Le développement de la filière nucléaire au thorium requiert des investissements massifs, en raison du manque de retour d’expérience et de la complexité des technologies. À titre d’exemple, le réacteur expérimental chinois aurait coûté plus de 500 millions d’euros. 

Autre frein : le coût d’extraction du thorium.
Ce métal est principalement issu de la monazite, un minerai riche en terres rares.
Son extraction et sa purification sont aujourd’hui plus coûteuses que celles de l’uranium. 

Face à l’absence de modèle économique clair, la filière peine aussi à attirer les capitaux privés, indispensables pour un développement industriel. 

Un cadre réglementaire inadapté

Les réacteurs au thorium ne répondent pas aux standards actuels de l’industrie nucléaire, largement pensés pour les technologies à base d’uranium. 

Les normes de sécurité et les procédures de tests ne sont pas adaptées aux nouveaux réacteurs, dont ceux à sels fondus. 

Cette absence de cadre complique la mise en œuvre sécurisée de projets pilotes et de démonstrateurs. 

Quelles perspectives pour le thorium dans le monde ? 

À l’échelle mondiale, les projets de réacteurs exploitant du thorium se comptent sur les doigts d’une main. 

La Chine fait figure de pionnière avec la mise en service d’un réacteur expérimental dans le désert de Gobi. En 2024, ce prototype est parvenu à fonctionner dix jours d’affilée en pleine puissance. Cette réussite conforte la Chine dans son choix du thorium. Prochaine étape : la construction d’un réacteur démonstrateur de 10 MWh. 

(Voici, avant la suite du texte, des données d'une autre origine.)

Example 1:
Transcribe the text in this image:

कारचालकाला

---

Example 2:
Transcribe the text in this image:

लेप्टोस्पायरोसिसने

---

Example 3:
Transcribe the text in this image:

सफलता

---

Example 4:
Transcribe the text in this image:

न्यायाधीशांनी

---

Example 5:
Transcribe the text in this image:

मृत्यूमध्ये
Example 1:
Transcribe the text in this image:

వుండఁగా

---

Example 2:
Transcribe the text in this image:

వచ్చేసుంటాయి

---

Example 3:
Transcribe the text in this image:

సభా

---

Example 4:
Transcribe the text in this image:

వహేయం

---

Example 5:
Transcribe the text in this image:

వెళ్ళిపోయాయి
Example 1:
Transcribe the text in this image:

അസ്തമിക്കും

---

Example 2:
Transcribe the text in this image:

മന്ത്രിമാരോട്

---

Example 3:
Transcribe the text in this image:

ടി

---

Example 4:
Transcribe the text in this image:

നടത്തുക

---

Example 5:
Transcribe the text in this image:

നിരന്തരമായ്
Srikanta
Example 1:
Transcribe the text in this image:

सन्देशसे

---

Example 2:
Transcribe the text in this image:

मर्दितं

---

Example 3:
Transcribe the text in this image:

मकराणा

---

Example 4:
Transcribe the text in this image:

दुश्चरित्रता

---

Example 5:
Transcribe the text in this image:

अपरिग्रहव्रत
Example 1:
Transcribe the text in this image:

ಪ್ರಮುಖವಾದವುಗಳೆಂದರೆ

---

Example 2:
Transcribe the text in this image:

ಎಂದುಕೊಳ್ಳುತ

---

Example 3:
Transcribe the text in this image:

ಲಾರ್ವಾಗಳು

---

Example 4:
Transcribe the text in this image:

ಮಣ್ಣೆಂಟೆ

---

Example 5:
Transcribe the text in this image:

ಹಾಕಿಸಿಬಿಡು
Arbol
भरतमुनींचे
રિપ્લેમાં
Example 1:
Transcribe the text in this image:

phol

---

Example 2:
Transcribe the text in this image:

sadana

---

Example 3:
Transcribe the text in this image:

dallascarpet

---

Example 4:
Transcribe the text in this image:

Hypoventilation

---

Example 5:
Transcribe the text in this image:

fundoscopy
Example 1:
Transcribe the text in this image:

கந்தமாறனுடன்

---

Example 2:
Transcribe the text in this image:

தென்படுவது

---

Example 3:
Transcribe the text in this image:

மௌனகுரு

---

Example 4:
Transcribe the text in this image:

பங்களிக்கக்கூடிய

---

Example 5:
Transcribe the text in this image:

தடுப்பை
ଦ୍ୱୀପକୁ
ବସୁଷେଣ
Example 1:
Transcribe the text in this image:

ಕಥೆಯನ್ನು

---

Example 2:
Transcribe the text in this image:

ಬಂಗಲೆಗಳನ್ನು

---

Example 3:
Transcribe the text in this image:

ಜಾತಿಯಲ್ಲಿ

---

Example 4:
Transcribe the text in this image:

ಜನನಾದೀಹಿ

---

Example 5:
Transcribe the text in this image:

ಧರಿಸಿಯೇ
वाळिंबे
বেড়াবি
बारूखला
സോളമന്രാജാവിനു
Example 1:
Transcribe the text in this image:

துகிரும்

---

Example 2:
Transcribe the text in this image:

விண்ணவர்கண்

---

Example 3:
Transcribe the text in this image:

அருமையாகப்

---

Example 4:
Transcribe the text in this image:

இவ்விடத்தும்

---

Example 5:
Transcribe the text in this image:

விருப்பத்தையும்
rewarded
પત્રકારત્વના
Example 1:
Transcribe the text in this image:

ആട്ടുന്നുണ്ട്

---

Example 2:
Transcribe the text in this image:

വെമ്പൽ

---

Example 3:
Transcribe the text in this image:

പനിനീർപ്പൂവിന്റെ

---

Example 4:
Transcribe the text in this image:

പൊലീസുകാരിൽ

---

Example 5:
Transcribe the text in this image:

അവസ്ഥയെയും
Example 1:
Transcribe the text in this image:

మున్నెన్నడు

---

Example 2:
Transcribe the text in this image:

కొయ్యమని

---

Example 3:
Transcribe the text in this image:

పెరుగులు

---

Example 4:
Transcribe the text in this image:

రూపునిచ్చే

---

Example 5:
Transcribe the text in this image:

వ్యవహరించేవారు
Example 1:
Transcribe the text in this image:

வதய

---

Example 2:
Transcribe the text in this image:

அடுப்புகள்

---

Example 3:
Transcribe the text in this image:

Vue aérienne du site où sera construit le réacteur à sels fondus au thorium
Vue aérienne du site où sera construit le réacteur à sels fondus au thorium (appelé TMSR‑LF1) - Institut de physique appliquée de Shanghai

Riche en thorium, l’Inde mise aussi sur cette ressource naturelle pour développer l’électricité nucléaire. 

Engagé dans les années 2000, son programme vise un objectif clair et ambitieux : déployer à terme des réacteurs avancés à eau lourde capable de fonctionner avec un mélange de plutonium et de thorium.   

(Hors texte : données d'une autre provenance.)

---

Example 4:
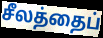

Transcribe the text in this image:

சீலத்தைப்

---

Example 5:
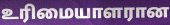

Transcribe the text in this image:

உரிமையாளரான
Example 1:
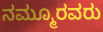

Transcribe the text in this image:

ನಮ್ಮೂರವರು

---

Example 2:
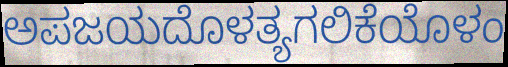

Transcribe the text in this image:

ಅಪಜಯದೊಳತ್ಯಗಲಿಕೆಯೊಳಂ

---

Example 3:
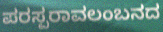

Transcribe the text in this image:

ಪರಸ್ಪರಾವಲಂಬನದ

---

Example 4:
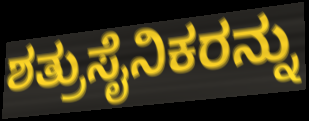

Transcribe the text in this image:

ಶತ್ರುಸೈನಿಕರನ್ನು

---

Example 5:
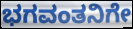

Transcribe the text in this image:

ಭಗವಂತನಿಗೇ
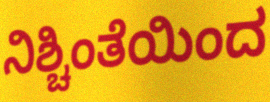
ನಿಶ್ಚಿಂತೆಯಿಂದ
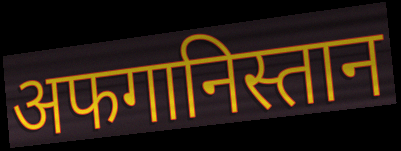
अफगानिस्तान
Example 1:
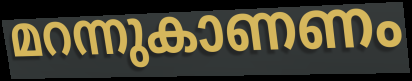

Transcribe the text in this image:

മറന്നുകാണണം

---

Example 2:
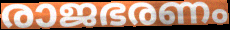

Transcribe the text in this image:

രാജഭരണം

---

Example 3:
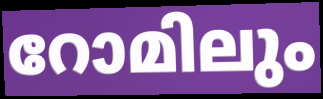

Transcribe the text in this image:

റോമിലും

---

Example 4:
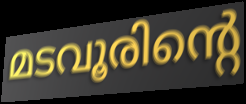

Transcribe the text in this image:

മടവൂരിന്റെ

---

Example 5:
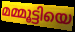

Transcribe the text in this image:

മമ്മൂട്ടിയെ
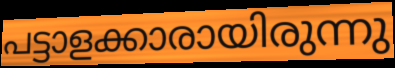
പട്ടാളക്കാരായിരുന്നു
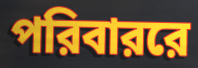
পরিবাররে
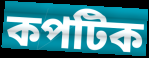
কপটিক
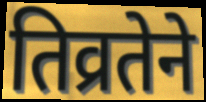
तिव्रतेने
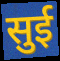
सुई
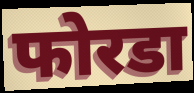
फोरडा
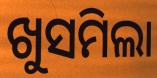
ଖୁସମିଲା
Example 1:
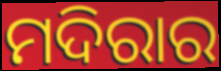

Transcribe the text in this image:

ମଦିରାର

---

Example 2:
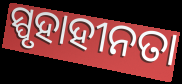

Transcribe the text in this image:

ସ୍ପୃହାହୀନତା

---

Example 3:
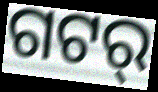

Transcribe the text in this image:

ଗଟର୍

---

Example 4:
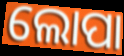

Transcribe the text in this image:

ଲୋପା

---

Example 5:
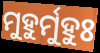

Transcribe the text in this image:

ମୁହୁର୍ମୁହୁଃ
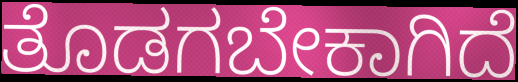
ತೊಡಗಬೇಕಾಗಿದೆ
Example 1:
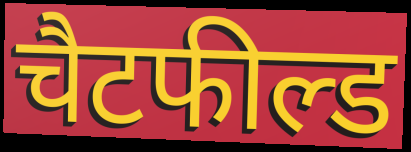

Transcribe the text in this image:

चैटफील्ड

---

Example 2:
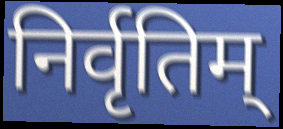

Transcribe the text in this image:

निर्वृतिम्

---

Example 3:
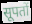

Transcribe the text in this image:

सूपतों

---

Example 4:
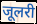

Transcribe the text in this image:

जूलरी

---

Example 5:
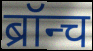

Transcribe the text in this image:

ब्रॉन्च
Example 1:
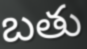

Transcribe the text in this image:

బతు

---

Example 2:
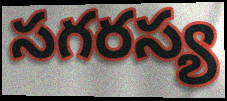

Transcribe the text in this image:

సగరస్య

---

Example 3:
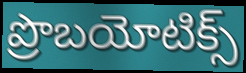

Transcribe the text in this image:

ప్రొబయోటిక్స్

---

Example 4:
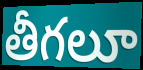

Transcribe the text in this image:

తీగలూ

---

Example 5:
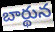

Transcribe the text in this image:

బార్థున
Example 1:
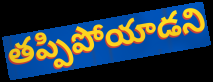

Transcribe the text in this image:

తప్పిపోయాడని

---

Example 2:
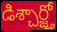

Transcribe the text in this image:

డిశ్చార్జ్తో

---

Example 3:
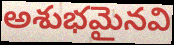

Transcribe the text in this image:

అశుభమైనవి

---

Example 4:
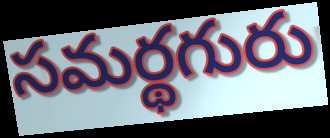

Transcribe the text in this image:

సమర్థగురు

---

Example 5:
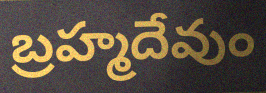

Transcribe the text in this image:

బ్రహ్మదేవుం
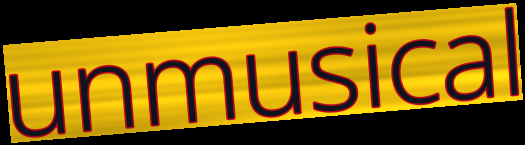
unmusical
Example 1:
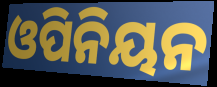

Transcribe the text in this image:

ଓପିନିୟନ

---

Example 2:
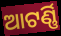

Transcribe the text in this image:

ଆଟର୍ଣ୍ଣି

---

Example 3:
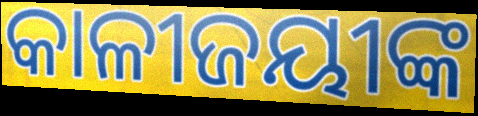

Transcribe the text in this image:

କାଳୀଜୟୀଙ୍କ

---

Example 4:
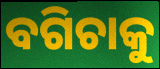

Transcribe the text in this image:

ବଗିଚାକୁ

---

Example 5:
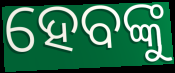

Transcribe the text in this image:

ହେବଙ୍କୁ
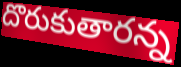
దొరుకుతారన్న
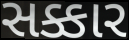
સક્કાર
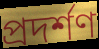
প্ৰদৰ্শণ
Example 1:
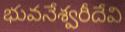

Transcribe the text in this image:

భువనేశ్వరీదేవి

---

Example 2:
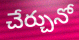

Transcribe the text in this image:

చేర్చునో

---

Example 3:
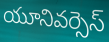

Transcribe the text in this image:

యూనివర్సెస్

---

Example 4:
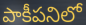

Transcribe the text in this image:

పాకీపనిలో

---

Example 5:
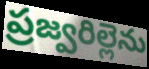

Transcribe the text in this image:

ప్రజ్వరిల్లెను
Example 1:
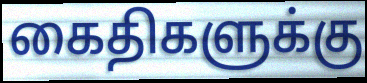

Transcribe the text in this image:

கைதிகளுக்கு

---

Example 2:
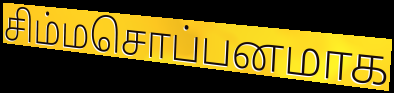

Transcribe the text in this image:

சிம்மசொப்பனமாக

L’Europe est plus en retrait, même si le thorium est une voie prometteuse de décarbonation. 

  • En France, la recherche-développement se concentre sur le projet MSFR du CNRS (Molten Salt Fast Reactor) qui explore l’utilisation du thorium dans des réacteurs à sels fondus. 
  • En Suisse, la start-up Transmutex ambitionne de développer un nouveau type de réacteur nucléaire au thorium. 

Pour l’heure, la dynamique européenne et mondiale reste toutefois orientée vers les réacteurs de quatrième génération, basées sur l’uranium-238 et le plutonium-239, jugés plus matures. 

Pour conclure…

Grâce à ses nombreux atouts, le thorium incarne un vrai espoir technologique pour un nucléaire plus propre, plus sûr et plus durable. Cependant, de nombreuses incertitudes demeurent. Les obstacles sont nombreux et aucun réacteur à thorium n’a encore démontré sa viabilité à grande échelle. 

À l’horizon 2050, le thorium ne constitue pas une alternative crédible à l’uranium. Mais il représente une piste d’avenir prometteuse qui pourrait, à la fin du siècle ou au suivant, transformer le paysage nucléaire, en réconciliant sécurité, performance, exigences environnementales et acceptabilité sociétale. 

Ni solution miracle, ni illusion technologique, le thorium est un pari à très long terme pour un nucléaire responsable.